Bernard Joly : Descartes et la chimie

Bien qu’il n’y ait consacré aucun ouvrage, Descartes s’intéressait à la chimie de son temps, qui s’appelait aussi alchimie. On a souvent oublié cet aspect de ses recherches scientifiques, alors que les questions de chimie trouvent leur place dans Les météores de 1637 et constituent l’essentiel de la quatrième partie des Principes de la philosophie.
Pour autant, loin de vouloir donner à la chimie le statut d’une science comparable à la mécanique ou à la médecine, Descartes s’est plutôt employé à réduire les opérations de la chimie à celles de la mécanique, contestant ainsi la spécificité des opérations et des concepts de la chimie de son temps. Le système cartésien ne pouvait en effet se satisfaire ni des « esprits » de la chimie, au statut ambigu entre matière et pensée, ni des principes paracelsiens, Mercure, Soufre et Sel, qui n’avaient d’autre consistance que les propriétés sensibles qu’ils manifestaient.

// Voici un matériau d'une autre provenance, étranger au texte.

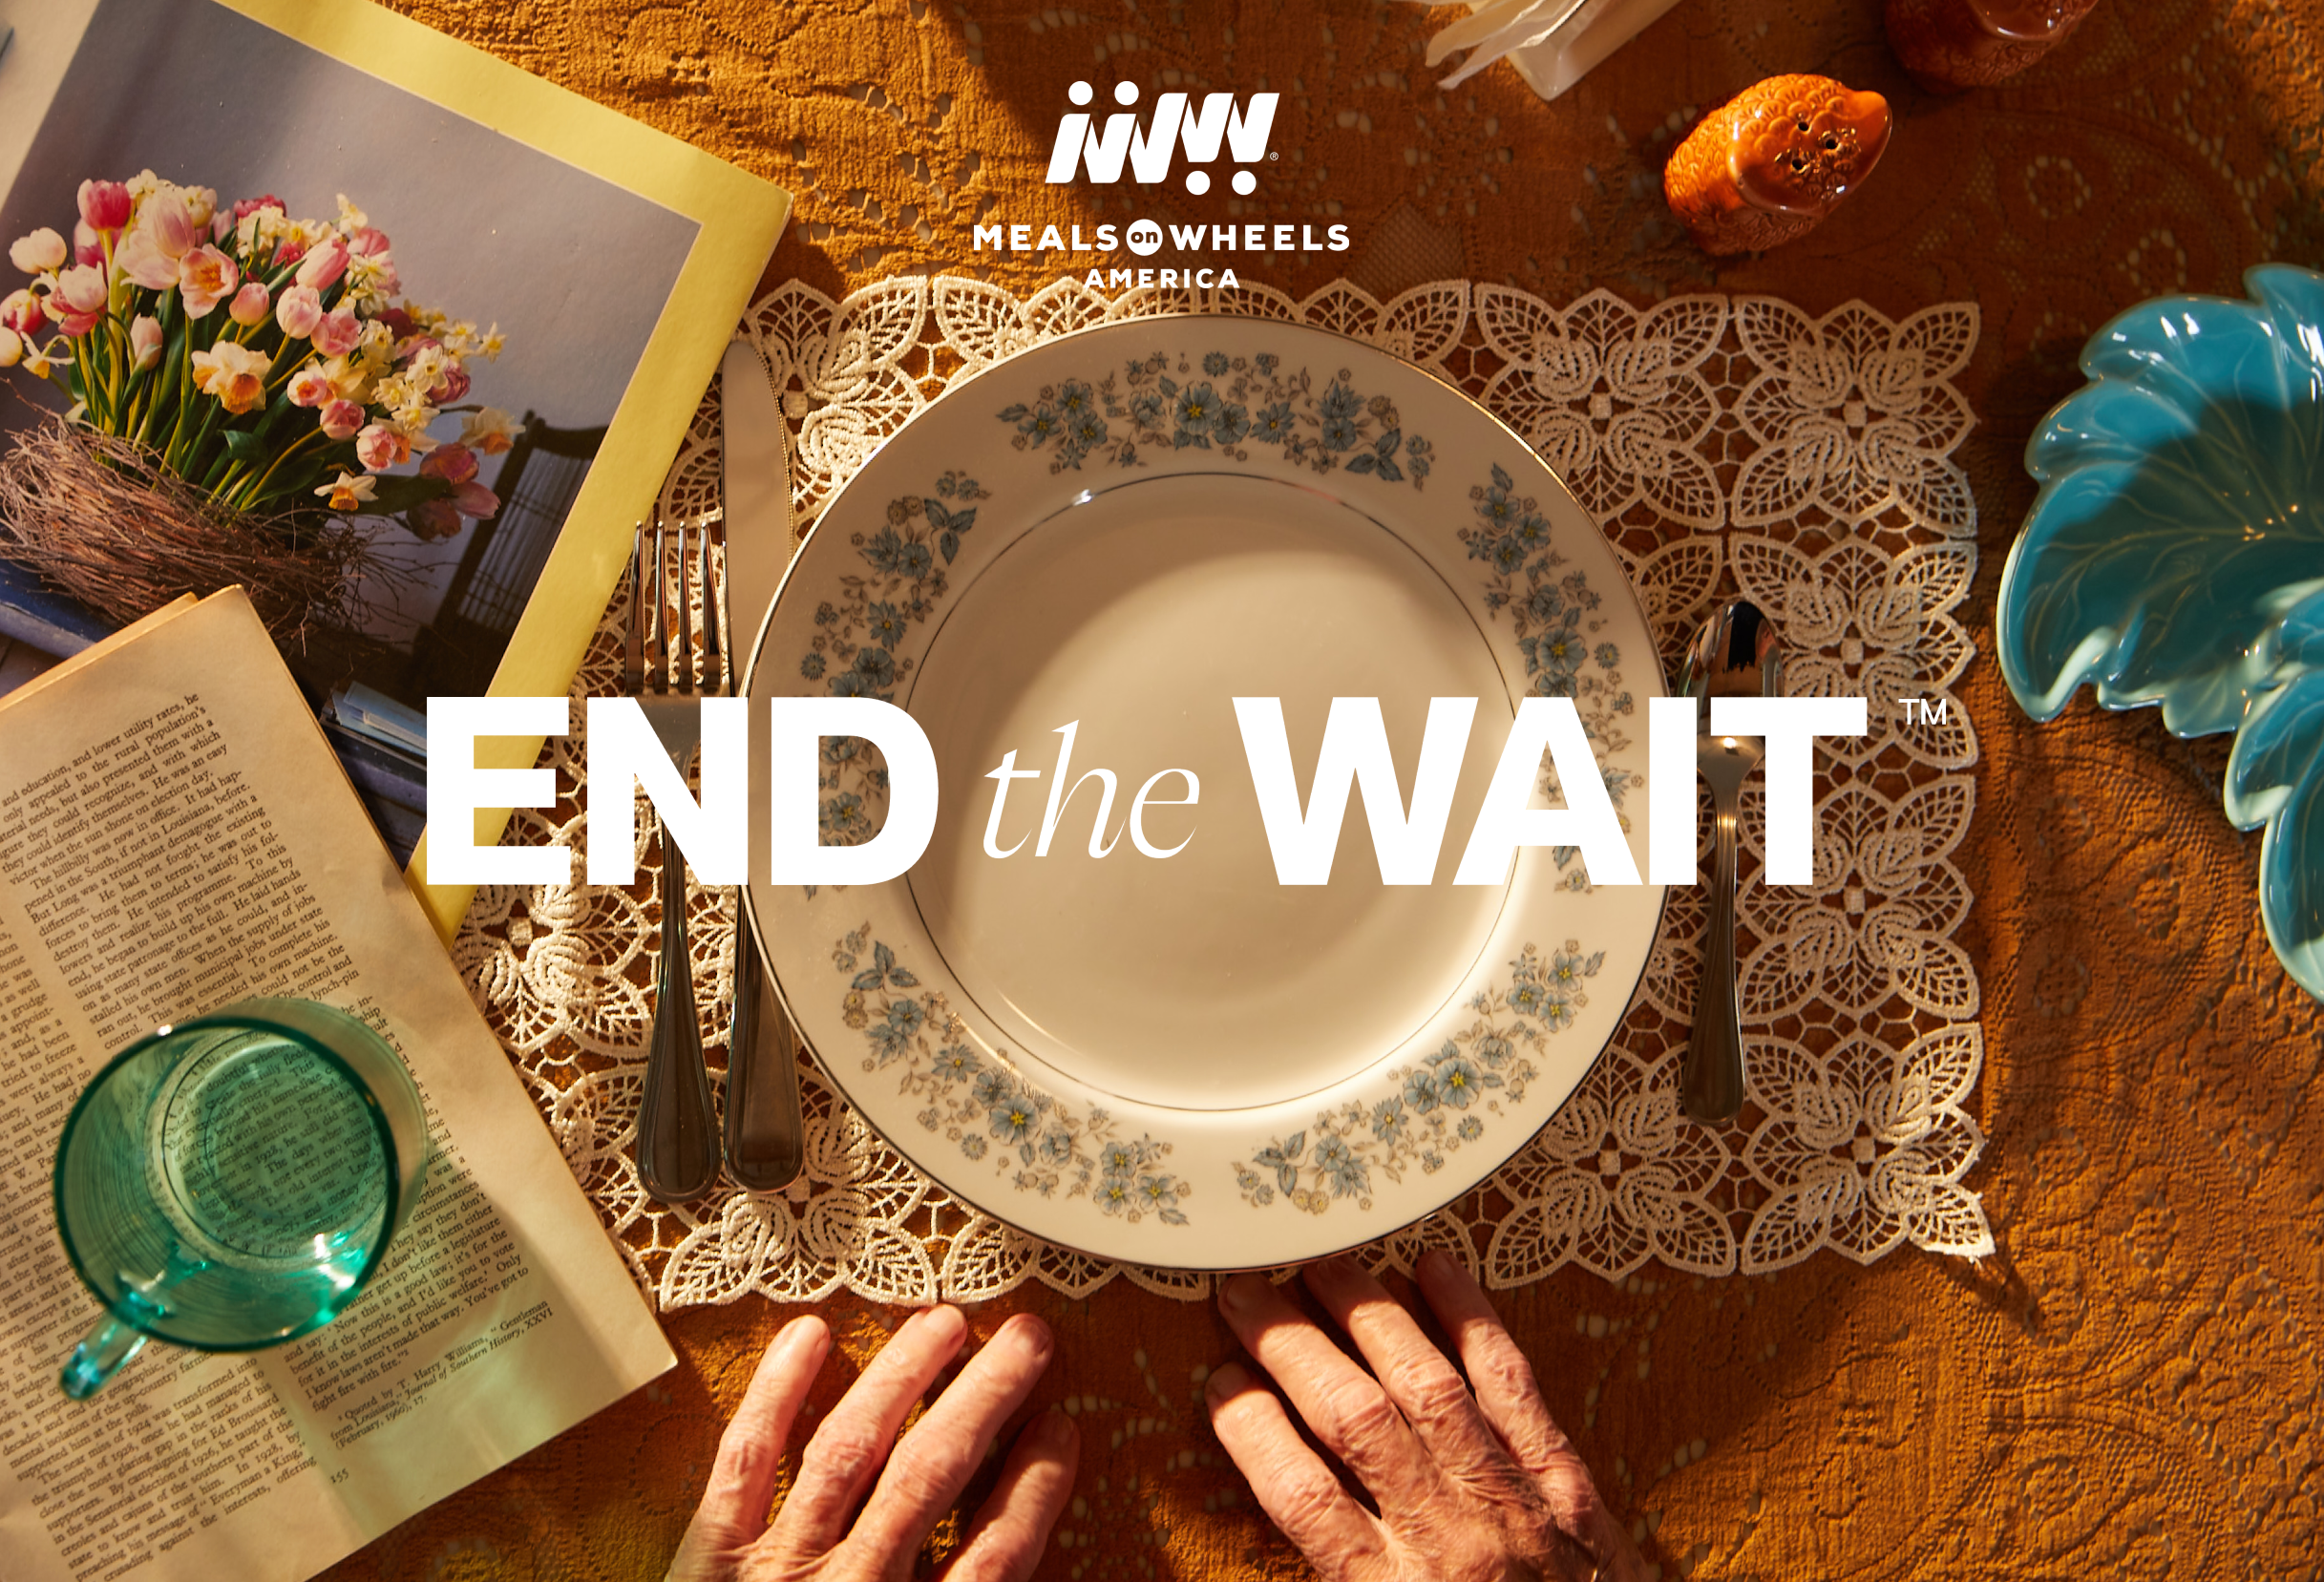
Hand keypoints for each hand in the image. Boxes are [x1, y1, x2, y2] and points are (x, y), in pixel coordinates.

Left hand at [669, 1306, 1077, 1581]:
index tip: (1063, 1432)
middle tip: (1026, 1340)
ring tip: (945, 1324)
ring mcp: (772, 1575)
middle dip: (984, 1401)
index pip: (991, 1560)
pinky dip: (775, 1396)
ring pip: (848, 1452)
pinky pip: (743, 1465)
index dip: (1034, 1489)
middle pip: (929, 1479)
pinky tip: (810, 1339)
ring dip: (902, 1381)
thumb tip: (1003, 1563)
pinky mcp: (703, 1565)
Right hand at [1206, 1251, 1647, 1581]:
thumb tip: (1282, 1498)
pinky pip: (1514, 1385)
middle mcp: (1448, 1540)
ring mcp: (1512, 1501)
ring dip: (1368, 1316)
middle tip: (1244, 1295)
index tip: (1220, 1385)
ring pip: (1428, 1386)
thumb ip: (1338, 1581)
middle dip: (1290, 1349)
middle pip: (1356, 1422)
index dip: (1254, 1431)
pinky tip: (1437, 1268)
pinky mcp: (1566, 1480)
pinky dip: (1473, 1321)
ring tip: (1321, 1266)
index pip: (1304, 1498)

Se pose alors la question de la possibilité d’une chimie cartésienne. Le corpuscularisme de chimistes comme Robert Boyle ou Nicolas Lémery s’inspire davantage de la tradition alchimique et des recherches chimiques de l’époque que du cartésianisme. C’est en défendant son autonomie à l’égard de la physique et de la médecine que la chimie a pu se développer dans la seconde partie du XVIIe siècle et au XVIIIe siècle, en se présentant comme une science empirique se défiant de tout présupposé métaphysique. L’influence cartésienne semble alors s’évanouir au fur et à mesure que se développe la chimie.
Bernard Joly, professeur émérite de philosophie et d’histoire des sciences à l’université de Lille 3, est spécialiste de l’histoire de la chimie ancienne et de ses rapports avec la philosophie.